[Freeipa-users] Group Policy-like features in FreeIPA

Craig White CWhite at skytouchtechnology.com
Mon Jan 12 16:01:57 UTC 2015


From: freeipa-users-bounces at redhat.com [mailto:freeipa-users-bounces at redhat.com] On Behalf Of Dale Macartney
Sent: Sunday, January 11, 2015 2:16 PM
To: freeipa-users at redhat.com
Subject: [Freeipa-users] Group Policy-like features in FreeIPA

Morning folks
I am currently working on a little pet project which I think some would find useful.

I would like to introduce some group policy like functionality into a FreeIPA domain.
For example:
In an environment running FreeIPA Server with Fedora or RHEL based workstations, I would like to be able to introduce a few extra features which initially may be pushed via a login script (maybe even configure a dbus session as well, who knows?).
My intentions here would be to be able to apply host specific policies as well as have the option for user specific policies which would be applied when the user logs in.
Practically speaking, adding an attribute to LDAP to specify a login script file name is easy enough, however actually fetching this is where I am hoping for a bit of brain storming.
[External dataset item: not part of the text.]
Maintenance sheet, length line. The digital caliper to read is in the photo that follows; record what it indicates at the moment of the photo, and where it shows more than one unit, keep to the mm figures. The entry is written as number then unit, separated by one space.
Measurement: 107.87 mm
My thoughts would be the local user would fetch the name of the login script via ldap, and then perhaps fetch the file from a shared resource on the FreeIPA masters in order to be executed locally.
LDAP is obviously replicated, however to my knowledge, there is no file synchronization between masters. I am thinking something similar to the MS equivalent of the SYSVOL data that replicates between MS Domain Controllers. One option would be to store all data within LDAP, however I've seen many scenarios where admins store CD ISO's in replicated domain data, so I am not certain this would be the best option.
With this replicated data folder, I would be able to store centrally managed scripts which would be used for hosts or users, and then configure the default user template on each workstation (/etc/skel/) to add the login script file name which would be fetched from the users LDAP attributes.
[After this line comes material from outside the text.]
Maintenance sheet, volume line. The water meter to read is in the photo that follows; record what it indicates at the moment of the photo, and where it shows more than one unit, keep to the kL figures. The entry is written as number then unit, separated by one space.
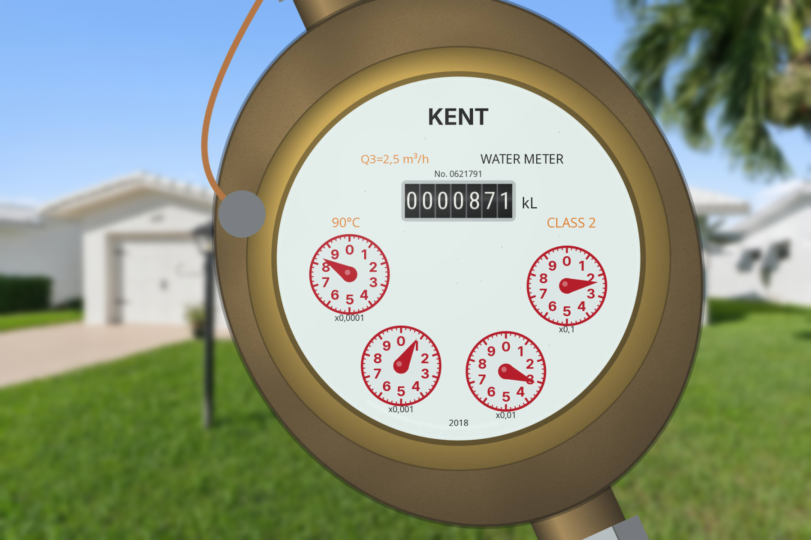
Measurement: 871.2308 kL
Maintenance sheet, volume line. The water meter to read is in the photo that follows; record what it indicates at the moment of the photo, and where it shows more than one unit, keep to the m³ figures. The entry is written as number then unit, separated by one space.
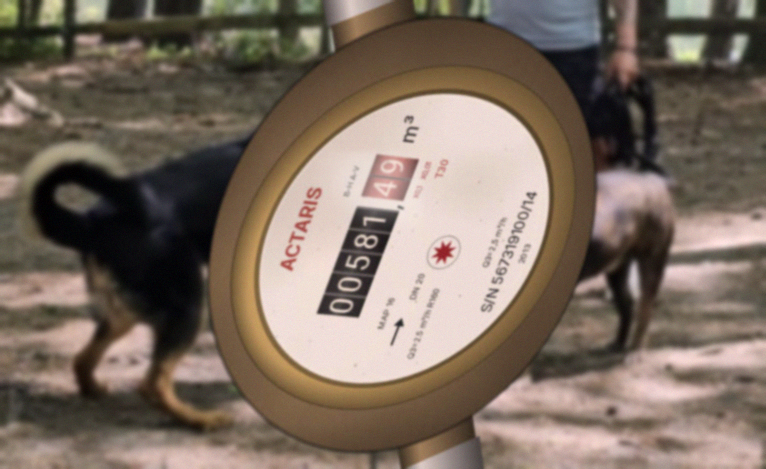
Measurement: 581.49 m³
Real world usability for what I am thinking of is a way to manage users who can have their corporate email mailbox configured on login, automatically setting the users session to point to an internal SSO enabled proxy server or perhaps any other number of things which an admin may wish to achieve without the need to manually do the work themselves.
Has anyone undertaken a similar scenario in their environments or would perhaps have any suggestions on how to manage the centrally accessible file stores?
Many thanks
----
Specifically, I haven’t fully implemented what you are asking but obviously parts and pieces yes.
One of the best features of Linux and all of its various toolsets is that one are quite so overarching and the objectives are more focused. String them together and you have a working tool set. As a system administrator, you learn to pipe grep output to awk or sed or cut etc.
SYSVOL <=> NFS and if that doesn’t do it for you, check out Unison.
I guess one of the temptations of FreeIPA is to try to make it exactly like active directory. The FreeIPA developers are already doing an amazing job without a ton of manpower.